Employees at the Bank of Cyprus are to see their wages cut gradually by up to 30%, according to an agreement reached Tuesday between the Board of Directors of the Bank and the trade union of banks` employees (ETYK).

According to a press release issued by the Bank, the Board and the trade union reached an agreement on Tuesday which includes reductions in salaries and allowances for all employees of the Bank of Cyprus, working in Cyprus.

They agreed on gradual wage cuts of up to 30%, as well as on cuts or reductions of up to 50% on benefits.

Negotiations continue as regards voluntary redundancy plans.

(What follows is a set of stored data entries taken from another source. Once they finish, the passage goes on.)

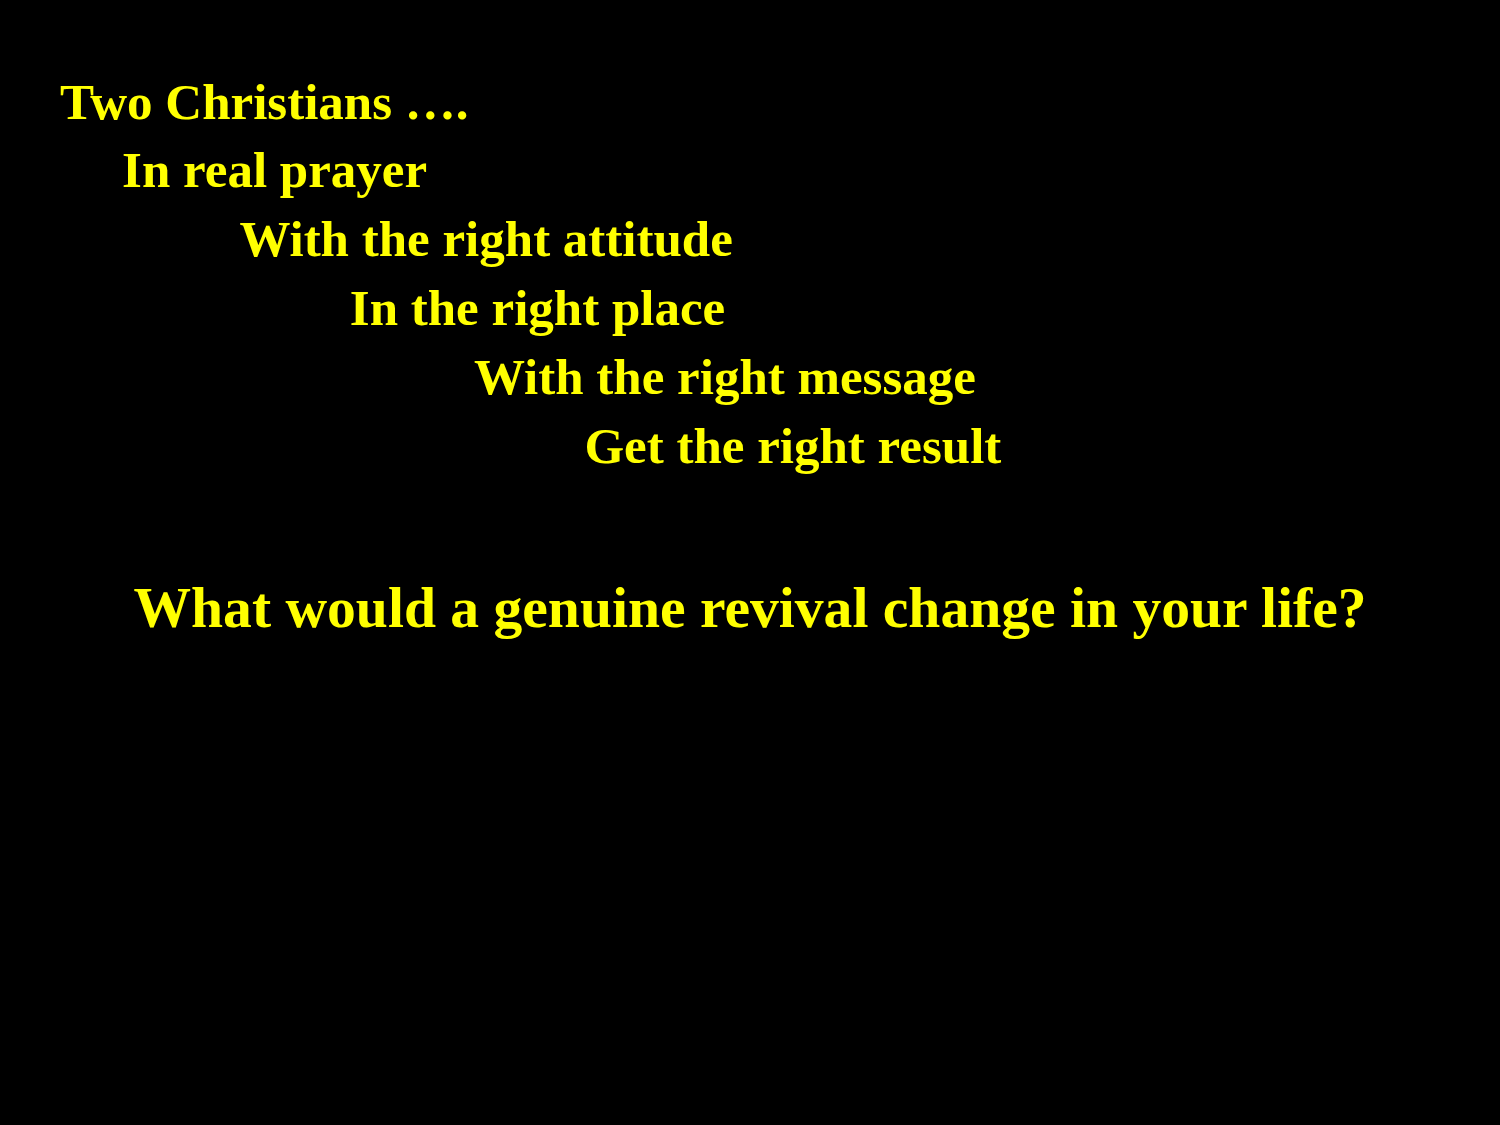Two Christians ….
In real prayer
With the right attitude
In the right place
With the right message
Get the right result
What would a genuine revival change in your life?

Excluded from international markets since April 2011, Cyprus applied for financial assistance from the EU bailout mechanism in June 2012, after its two largest banks sought state aid following massive write downs of Greek bond holdings amounting to €4.5 billion.

In March Cyprus and the Eurogroup agreed on a €10 billion bailout, on condition that Cyprus would secure 10.6 billion required for the recapitalization of its banking sector from own resources.

Under the agreement, Cyprus Popular Bank, Cyprus` second largest lender, would be wound down and its good part will be absorbed by Bank of Cyprus, the island`s largest lender, whose unsecured deposits (above €100,000) may take losses up to 60%.

Furthermore, Cyprus has undertaken to implement fiscal consolidation measures amounting to 7.1% of GDP, by 2016.

Amid the adverse financial conditions both in Greece and Cyprus, Cyprus` two largest banks resorted to ECB emergency liquidity amounting to €11.2 billion (€9.2 billion for CPB and €2 billion for Bank of Cyprus). This debt has been transferred to the consolidated Bank of Cyprus.